= Your assignment =
Copy the listing lines that begin at the line containing "like 266 gal." and end with the line containing "I read 38 °C", swapping every "Looking at" for "Studying" and changing nothing else.

= Data for the task =
☆ ☆ ☆

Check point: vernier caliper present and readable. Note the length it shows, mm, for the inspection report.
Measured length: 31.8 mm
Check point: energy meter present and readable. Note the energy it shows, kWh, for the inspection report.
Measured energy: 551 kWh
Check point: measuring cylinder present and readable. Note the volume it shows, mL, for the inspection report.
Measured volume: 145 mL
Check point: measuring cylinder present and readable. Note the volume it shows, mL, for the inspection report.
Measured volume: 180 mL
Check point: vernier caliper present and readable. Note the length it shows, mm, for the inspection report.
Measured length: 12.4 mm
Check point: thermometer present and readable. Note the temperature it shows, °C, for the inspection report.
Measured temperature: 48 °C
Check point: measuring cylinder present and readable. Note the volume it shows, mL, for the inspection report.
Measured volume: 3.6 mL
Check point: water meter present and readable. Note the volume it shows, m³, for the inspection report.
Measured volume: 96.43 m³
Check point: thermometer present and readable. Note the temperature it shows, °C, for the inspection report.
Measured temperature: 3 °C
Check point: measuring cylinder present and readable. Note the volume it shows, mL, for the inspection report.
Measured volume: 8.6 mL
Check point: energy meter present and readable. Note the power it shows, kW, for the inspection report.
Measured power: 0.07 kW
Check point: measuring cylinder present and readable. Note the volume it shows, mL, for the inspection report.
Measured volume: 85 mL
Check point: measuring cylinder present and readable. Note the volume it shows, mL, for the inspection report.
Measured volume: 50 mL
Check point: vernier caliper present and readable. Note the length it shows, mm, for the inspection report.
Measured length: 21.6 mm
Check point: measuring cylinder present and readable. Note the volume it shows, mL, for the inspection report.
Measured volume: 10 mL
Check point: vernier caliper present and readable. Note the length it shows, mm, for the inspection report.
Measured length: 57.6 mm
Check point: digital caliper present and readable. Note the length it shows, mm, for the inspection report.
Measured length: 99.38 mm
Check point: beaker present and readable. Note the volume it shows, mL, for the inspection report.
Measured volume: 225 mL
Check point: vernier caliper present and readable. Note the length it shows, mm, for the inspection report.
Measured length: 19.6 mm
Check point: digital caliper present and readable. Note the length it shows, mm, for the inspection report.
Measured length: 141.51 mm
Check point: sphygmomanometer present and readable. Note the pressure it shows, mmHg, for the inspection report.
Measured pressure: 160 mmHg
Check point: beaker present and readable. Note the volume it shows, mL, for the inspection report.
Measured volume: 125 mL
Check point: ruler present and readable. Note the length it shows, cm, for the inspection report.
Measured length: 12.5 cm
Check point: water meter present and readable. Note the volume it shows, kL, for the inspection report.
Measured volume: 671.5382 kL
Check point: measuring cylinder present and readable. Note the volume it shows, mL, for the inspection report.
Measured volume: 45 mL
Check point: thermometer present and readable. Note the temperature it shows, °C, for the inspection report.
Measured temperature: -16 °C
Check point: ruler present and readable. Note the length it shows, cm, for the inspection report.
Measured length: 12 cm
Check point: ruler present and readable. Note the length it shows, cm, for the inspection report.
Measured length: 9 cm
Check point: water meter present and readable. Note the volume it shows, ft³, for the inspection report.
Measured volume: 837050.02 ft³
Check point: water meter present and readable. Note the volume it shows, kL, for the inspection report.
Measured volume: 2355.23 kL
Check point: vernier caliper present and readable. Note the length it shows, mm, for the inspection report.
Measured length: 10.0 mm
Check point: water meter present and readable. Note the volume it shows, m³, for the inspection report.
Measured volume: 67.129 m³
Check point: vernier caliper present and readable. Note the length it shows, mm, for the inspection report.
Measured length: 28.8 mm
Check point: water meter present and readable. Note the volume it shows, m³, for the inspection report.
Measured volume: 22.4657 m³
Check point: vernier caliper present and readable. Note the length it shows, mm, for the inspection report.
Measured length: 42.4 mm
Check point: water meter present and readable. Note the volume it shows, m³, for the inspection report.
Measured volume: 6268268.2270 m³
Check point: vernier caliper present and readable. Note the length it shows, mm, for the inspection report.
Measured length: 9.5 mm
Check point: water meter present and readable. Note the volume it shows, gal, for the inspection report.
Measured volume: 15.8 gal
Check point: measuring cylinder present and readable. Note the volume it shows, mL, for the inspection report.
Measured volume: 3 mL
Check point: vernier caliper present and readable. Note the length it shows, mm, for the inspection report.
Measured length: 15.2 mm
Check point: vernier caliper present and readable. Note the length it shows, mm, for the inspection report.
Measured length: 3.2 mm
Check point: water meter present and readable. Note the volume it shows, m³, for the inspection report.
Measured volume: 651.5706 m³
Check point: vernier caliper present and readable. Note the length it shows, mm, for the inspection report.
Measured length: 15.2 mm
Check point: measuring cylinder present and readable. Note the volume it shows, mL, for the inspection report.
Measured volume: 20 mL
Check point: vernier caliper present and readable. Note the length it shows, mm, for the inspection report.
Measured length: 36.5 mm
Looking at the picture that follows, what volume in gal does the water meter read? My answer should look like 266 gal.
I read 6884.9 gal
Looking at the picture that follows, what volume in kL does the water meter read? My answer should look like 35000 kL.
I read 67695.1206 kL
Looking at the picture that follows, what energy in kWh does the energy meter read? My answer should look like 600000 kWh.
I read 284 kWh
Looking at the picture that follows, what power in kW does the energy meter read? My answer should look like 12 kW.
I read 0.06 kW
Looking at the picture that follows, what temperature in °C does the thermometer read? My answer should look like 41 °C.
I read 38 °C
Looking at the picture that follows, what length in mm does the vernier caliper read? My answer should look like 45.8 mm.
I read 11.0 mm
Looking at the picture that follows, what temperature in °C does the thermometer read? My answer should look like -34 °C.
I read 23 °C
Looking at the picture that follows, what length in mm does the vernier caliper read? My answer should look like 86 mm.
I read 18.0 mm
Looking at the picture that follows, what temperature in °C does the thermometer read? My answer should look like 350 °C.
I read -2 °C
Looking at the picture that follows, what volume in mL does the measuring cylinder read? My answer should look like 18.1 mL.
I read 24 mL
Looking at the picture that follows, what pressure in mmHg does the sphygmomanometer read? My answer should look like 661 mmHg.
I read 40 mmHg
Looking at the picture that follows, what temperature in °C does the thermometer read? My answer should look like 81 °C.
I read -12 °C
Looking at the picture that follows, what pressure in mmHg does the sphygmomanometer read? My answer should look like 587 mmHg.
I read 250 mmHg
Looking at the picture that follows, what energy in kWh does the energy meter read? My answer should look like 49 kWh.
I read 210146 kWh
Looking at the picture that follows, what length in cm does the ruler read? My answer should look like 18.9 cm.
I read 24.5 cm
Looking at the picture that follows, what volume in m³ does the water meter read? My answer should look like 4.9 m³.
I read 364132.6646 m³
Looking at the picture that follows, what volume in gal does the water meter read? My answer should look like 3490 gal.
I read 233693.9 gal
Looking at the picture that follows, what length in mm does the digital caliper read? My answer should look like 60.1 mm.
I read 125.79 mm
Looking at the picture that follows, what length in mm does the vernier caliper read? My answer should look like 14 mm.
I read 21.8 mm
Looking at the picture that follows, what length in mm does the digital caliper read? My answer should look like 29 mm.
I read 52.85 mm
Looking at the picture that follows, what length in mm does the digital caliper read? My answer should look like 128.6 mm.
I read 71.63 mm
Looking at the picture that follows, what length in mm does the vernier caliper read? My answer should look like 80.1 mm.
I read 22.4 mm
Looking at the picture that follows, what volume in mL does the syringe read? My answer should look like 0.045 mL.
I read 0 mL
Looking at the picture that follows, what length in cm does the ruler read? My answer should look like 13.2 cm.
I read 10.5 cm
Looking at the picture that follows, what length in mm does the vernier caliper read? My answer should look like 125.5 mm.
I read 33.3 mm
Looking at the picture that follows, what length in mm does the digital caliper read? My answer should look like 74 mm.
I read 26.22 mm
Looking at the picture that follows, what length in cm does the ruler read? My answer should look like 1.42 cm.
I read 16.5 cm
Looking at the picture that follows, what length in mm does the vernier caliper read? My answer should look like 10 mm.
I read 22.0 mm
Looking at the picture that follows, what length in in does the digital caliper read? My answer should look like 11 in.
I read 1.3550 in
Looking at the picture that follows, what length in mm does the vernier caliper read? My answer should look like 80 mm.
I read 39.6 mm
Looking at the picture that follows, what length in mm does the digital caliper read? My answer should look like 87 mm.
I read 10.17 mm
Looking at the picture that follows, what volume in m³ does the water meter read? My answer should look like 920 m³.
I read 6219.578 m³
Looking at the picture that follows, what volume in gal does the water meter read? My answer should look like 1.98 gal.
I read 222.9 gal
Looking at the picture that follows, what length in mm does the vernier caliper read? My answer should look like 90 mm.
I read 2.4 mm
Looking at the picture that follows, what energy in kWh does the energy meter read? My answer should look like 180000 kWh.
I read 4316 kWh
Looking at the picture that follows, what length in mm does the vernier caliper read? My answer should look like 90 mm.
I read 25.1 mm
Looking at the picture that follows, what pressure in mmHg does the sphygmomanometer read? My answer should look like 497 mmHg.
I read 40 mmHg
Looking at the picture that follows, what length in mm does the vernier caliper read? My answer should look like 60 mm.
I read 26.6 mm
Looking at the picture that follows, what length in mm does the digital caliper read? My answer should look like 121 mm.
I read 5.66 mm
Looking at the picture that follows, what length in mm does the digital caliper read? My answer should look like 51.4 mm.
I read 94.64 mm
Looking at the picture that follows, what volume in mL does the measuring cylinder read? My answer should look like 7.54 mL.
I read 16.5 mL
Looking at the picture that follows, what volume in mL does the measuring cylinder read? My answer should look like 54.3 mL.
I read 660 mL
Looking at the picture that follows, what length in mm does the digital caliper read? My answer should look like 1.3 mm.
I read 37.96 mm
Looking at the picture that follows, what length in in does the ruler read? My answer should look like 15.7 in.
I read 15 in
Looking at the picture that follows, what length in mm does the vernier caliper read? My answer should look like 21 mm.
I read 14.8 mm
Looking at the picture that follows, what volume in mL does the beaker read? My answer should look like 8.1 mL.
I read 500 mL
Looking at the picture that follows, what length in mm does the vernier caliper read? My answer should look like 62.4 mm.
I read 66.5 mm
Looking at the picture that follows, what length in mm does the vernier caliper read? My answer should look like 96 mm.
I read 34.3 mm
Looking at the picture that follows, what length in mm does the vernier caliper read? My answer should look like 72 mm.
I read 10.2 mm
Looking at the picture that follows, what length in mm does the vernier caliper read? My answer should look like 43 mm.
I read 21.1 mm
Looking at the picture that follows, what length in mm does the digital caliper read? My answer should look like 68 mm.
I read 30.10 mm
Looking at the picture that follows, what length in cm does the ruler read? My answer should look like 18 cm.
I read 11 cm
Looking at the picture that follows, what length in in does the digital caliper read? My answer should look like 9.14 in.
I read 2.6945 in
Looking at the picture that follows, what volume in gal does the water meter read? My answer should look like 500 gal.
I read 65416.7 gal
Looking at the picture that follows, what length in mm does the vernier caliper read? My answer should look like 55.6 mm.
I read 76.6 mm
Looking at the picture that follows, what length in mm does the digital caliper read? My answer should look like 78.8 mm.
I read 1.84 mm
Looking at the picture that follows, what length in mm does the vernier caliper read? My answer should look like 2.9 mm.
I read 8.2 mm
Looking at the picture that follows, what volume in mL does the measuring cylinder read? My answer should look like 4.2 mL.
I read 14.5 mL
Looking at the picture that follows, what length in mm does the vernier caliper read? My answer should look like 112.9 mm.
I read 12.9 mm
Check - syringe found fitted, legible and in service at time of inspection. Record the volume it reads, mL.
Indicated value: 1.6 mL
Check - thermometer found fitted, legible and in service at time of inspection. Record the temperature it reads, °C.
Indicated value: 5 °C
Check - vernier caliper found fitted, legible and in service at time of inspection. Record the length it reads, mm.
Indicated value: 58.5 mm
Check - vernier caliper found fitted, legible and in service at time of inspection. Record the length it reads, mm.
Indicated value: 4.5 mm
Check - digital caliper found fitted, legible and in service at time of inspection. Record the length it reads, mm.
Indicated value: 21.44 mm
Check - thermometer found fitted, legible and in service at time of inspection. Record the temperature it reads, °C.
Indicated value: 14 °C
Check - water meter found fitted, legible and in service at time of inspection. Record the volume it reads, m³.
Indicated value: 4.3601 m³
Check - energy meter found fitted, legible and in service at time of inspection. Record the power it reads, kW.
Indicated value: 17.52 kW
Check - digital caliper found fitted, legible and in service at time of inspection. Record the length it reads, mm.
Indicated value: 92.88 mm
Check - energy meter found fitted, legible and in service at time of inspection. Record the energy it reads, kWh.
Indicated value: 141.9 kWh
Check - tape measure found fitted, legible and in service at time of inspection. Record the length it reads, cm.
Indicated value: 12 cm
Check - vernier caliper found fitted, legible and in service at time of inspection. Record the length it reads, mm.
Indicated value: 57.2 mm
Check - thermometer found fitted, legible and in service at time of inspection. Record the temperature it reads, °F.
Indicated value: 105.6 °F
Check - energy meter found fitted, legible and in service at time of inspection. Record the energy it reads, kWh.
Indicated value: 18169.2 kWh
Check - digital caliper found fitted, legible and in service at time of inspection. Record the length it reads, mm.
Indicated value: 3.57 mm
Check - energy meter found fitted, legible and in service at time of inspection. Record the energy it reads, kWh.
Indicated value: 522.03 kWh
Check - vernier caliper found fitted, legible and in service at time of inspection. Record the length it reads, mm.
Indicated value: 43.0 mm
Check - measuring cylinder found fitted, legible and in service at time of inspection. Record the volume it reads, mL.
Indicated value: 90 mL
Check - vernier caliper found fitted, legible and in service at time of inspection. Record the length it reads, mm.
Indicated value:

☆ ☆ ☆

= Result of this exercise =
Studying the picture that follows, what volume in gal does the water meter read? My answer should look like 266 gal.
I read 6884.9 gal
Studying the picture that follows, what volume in kL does the water meter read? My answer should look like 35000 kL.
I read 67695.1206 kL
Studying the picture that follows, what energy in kWh does the energy meter read? My answer should look like 600000 kWh.
I read 284 kWh
Studying the picture that follows, what power in kW does the energy meter read? My answer should look like 12 kW.
I read 0.06 kW
Studying the picture that follows, what temperature in °C does the thermometer read? My answer should look like 41 °C.
I read 38 °C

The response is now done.